**Job**
When a line in the listing contains the string "would", pick it out and copy it.

**Records provided**
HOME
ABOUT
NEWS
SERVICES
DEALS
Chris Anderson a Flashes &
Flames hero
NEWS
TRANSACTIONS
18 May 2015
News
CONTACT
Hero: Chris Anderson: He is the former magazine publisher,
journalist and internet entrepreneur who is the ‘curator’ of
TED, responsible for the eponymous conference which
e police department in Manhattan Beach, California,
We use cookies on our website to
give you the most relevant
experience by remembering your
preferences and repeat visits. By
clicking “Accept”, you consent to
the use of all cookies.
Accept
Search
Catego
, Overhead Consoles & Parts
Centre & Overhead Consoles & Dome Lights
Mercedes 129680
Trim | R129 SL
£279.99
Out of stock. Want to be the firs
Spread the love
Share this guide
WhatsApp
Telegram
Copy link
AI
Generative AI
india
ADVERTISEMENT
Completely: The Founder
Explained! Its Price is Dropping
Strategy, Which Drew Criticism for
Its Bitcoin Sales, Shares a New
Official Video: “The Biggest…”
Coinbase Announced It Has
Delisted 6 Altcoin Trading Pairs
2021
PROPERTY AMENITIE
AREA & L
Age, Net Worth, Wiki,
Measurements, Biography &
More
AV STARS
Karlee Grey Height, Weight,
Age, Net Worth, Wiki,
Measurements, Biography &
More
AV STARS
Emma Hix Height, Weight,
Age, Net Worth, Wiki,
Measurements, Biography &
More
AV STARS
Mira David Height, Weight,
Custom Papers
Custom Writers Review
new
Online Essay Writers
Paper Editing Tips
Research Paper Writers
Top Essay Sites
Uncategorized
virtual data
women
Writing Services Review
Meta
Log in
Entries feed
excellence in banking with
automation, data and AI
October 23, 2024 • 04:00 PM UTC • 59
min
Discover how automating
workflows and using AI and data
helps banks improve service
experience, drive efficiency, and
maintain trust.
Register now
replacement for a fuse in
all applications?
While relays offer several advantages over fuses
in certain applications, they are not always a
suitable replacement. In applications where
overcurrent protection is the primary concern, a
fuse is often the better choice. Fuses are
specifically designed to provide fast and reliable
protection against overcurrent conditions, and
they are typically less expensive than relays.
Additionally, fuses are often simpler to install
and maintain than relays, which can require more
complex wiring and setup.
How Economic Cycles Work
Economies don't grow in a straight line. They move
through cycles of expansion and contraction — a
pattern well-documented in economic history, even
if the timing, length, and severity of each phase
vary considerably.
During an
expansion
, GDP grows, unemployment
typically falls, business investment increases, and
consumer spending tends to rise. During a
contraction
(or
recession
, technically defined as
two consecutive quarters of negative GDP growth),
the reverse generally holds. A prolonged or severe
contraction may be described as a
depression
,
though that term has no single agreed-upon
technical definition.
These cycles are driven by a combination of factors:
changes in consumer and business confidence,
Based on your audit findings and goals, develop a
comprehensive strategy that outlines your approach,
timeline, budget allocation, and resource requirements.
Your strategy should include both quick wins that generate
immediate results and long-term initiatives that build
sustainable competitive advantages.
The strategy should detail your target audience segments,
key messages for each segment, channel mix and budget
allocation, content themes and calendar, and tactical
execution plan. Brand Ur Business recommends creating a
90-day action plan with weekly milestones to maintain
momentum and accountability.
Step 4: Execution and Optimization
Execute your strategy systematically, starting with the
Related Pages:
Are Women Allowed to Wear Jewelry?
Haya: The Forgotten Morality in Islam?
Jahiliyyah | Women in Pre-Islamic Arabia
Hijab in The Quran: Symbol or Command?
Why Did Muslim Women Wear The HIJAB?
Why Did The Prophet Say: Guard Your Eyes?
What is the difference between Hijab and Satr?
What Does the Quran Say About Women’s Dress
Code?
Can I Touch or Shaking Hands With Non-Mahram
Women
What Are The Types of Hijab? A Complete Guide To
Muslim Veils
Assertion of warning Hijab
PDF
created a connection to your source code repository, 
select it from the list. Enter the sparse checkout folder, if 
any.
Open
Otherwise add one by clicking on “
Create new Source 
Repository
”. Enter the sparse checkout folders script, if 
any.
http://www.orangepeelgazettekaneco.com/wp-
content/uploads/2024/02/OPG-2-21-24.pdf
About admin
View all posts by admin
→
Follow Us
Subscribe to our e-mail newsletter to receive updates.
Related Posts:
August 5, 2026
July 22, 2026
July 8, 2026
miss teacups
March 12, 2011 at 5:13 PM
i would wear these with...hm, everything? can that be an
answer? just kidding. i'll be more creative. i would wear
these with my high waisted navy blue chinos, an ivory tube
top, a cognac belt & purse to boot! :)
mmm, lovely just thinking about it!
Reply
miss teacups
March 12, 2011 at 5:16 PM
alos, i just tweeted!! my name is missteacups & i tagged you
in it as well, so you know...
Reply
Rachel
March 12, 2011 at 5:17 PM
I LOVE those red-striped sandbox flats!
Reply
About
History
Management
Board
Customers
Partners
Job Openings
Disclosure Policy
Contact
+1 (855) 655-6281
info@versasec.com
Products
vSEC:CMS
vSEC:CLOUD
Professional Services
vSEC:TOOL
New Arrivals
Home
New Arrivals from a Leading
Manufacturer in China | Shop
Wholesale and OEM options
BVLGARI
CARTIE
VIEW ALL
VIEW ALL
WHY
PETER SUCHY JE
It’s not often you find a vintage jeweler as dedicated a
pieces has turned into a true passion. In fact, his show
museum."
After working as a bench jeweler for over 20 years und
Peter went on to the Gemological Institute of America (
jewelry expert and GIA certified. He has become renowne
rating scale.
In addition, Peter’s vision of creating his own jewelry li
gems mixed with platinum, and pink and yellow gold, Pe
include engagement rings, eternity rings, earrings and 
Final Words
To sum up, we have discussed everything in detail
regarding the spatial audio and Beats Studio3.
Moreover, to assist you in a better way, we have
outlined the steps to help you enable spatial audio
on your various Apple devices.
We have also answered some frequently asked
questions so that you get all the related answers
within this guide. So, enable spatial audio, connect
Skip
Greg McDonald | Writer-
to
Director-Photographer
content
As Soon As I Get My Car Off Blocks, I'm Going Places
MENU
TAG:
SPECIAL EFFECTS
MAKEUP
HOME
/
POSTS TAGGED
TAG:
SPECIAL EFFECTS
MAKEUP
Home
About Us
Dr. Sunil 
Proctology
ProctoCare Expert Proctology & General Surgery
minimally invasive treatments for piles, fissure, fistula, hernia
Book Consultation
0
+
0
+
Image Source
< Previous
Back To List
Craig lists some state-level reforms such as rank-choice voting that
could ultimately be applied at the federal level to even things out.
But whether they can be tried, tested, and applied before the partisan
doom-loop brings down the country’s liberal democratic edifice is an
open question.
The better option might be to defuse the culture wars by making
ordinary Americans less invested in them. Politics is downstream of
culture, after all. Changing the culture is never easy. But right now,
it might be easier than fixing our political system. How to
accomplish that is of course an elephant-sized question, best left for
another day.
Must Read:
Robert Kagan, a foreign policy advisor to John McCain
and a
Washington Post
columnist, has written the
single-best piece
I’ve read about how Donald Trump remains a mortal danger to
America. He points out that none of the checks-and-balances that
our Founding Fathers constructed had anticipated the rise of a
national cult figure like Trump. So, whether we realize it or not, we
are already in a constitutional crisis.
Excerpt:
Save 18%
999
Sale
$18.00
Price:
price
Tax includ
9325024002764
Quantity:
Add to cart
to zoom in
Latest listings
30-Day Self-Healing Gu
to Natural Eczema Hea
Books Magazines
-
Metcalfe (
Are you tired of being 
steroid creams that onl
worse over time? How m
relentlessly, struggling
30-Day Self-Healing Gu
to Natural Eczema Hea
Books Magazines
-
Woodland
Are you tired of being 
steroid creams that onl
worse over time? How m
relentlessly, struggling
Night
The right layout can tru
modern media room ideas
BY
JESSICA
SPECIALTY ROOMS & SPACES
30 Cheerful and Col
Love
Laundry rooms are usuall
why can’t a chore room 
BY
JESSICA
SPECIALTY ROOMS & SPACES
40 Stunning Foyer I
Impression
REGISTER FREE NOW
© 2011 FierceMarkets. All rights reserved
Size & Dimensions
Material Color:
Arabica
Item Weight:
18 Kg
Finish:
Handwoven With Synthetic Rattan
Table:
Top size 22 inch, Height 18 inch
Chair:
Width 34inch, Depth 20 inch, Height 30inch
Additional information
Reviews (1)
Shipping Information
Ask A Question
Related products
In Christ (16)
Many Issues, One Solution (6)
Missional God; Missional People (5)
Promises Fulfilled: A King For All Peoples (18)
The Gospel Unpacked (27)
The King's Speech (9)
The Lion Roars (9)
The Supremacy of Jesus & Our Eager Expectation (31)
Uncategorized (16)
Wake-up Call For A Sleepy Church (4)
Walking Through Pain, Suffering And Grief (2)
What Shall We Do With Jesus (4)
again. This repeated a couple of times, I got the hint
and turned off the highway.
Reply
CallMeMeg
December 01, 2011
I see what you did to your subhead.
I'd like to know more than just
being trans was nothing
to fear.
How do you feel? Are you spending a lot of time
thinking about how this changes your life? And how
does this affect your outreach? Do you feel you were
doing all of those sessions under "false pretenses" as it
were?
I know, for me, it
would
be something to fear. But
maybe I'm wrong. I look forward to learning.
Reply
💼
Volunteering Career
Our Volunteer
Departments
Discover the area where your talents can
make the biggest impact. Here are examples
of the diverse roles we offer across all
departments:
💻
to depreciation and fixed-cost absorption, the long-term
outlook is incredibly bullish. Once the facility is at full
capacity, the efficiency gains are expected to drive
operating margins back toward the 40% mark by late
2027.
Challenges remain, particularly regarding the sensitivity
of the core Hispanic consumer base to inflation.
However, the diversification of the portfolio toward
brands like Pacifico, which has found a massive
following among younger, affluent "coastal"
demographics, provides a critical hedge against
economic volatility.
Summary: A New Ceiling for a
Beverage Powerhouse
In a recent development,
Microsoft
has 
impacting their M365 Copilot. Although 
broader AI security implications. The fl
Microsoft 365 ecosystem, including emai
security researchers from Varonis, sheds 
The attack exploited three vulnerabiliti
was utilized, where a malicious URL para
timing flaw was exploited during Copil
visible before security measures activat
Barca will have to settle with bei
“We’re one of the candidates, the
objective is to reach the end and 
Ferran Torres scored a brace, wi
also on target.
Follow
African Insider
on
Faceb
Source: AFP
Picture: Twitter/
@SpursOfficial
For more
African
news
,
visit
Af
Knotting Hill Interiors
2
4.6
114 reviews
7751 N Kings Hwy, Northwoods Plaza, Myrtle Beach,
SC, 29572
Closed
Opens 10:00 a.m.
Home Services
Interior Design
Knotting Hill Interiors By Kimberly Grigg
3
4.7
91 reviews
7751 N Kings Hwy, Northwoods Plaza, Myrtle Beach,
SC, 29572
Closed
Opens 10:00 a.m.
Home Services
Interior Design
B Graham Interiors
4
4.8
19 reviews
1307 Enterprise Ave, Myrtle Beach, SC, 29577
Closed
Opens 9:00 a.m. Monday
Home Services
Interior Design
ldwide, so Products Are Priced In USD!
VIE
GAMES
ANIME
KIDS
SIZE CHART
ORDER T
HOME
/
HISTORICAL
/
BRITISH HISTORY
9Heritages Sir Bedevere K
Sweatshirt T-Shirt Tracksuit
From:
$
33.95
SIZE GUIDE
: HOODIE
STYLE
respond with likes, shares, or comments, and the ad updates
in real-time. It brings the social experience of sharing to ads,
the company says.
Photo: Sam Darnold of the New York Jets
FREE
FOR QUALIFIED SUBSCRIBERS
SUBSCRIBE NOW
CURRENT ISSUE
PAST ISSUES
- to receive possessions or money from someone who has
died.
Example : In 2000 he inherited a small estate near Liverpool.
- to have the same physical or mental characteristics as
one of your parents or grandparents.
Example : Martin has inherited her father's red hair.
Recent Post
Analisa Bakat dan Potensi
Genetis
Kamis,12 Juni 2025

**Response area**
i would wear these with...hm, everything? can that be an
answer? just kidding. i'll be more creative. i would wear
would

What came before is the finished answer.